Most of you know she ended our relationship after those cocksuckers (sorry Dean!) at seniorbuffetlink gave me the shit can. Anyway, Bobby G. helped me when I was accused of stalking Monika when she worked at Faultline BrewPub up in Walnut Creek, and we all know that was a bullshit claim. Everyone knows I love a good microbrew and oven-fired basil chicken pizza, even when offered over an hour away. So what if I only went there when she waitressed, or went out with her friends, or had a date, or went to get her paycheck? I’d just fire up my Dell at the bar and hang-out talking on my cell phone. Is it stalking when I’m working?

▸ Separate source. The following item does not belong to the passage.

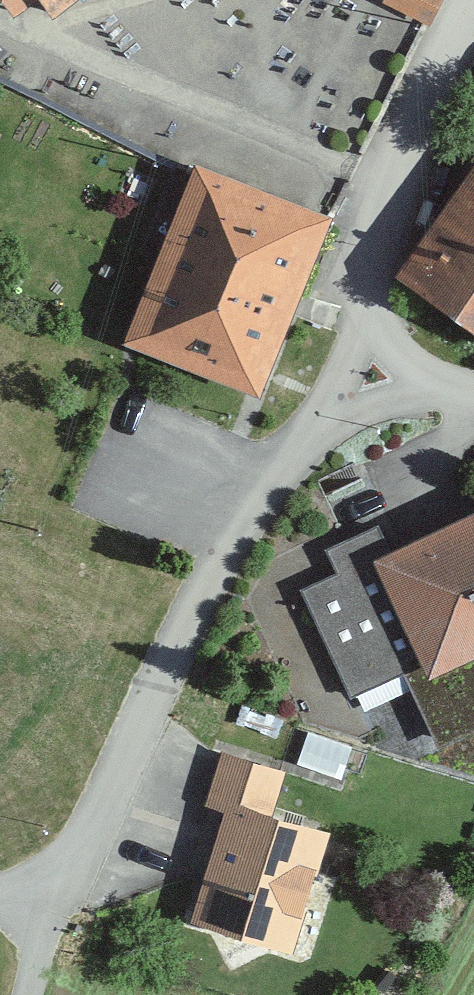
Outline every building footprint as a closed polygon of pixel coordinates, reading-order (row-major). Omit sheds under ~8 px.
[(9,19),(31,2),(45,20),(71,0),(0,0),(0,8),(9,19)] [(379,4),(422,26),(436,0),(380,0),(379,4)] [(394,280),(473,336),(473,166),(394,280)] [(191,168),(120,347),(256,401),(327,222),(191,168)] [(385,553),(373,528),(320,554),(331,578),(295,595),(346,702),(400,676),(437,754),(473,736),(473,511),(385,553)] [(266,817),(278,777),(216,759),(200,813),(220,819),(188,923),(288,953),(324,834),(266,817)]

So last year when I was arrested outside Monika’s house at 3 AM, that was just a misunderstanding. Unfortunately, I had an 8-ball of coke and a 9mm Berretta on me, so that didn’t look too cool to the police. I was holding both for a friend, and that’s the truth. Luckily my lawyer got me off, and I’ve followed to terms of the TRO and my probation to a T. I mean, I’m a successful tech exec, right? That bitch means nothing to me! (Sorry to my buds at womynpower.org … hey, by the way, Cindy G. says you didn’t pay her for that engagement we did for you guys. She subcontracrted me, so I need her to get paid so I can get paid. Let’s get it done! Give me a call on the cell 410-352-6724.)
Anyway, I haven’t seen Monika since she moved to the San Fernando Valley to start her acting career. I swear to God. The cops are treating me like a suspect, and it isn’t fair. So, now I’m OJ (sorry Julan and Rufus!) because her roommate and new boyfriend haven’t seen her for a week, and they found her car abandoned in San Luis Obispo. I just don’t get the police mind. They’re fascists who’ll never make it in the new, wired world. Anyway, that weekend I was camping down in Carmel and trying to learn how to surf. All the cuts and scratches I had on me were from hitting ocean rock near the shore, and going through a pine forest. I called at least 30 people on my cell and talked to them when I was there, including someone from Microsoft!
That’s a wrap. Remember I check my email (firstname.lastname@example.org) every hour and the cell phone (410-352-6724) is always on! Next month’s issue may be delayed if formal charges are brought against me. Nevertheless, I’m still available to work from anywhere.
So that is the true miracle of the Internet: my laptop and cell phone will work anywhere, so if I leave the country I’ll still be here to participate in our common effort to wire the world. Don’t let financial scandals or criminal accusations deter you from using my services or making me a principal in your next start-up! I’m ready to add the business solutions you need from anywhere, even from Algeria or Venezuela!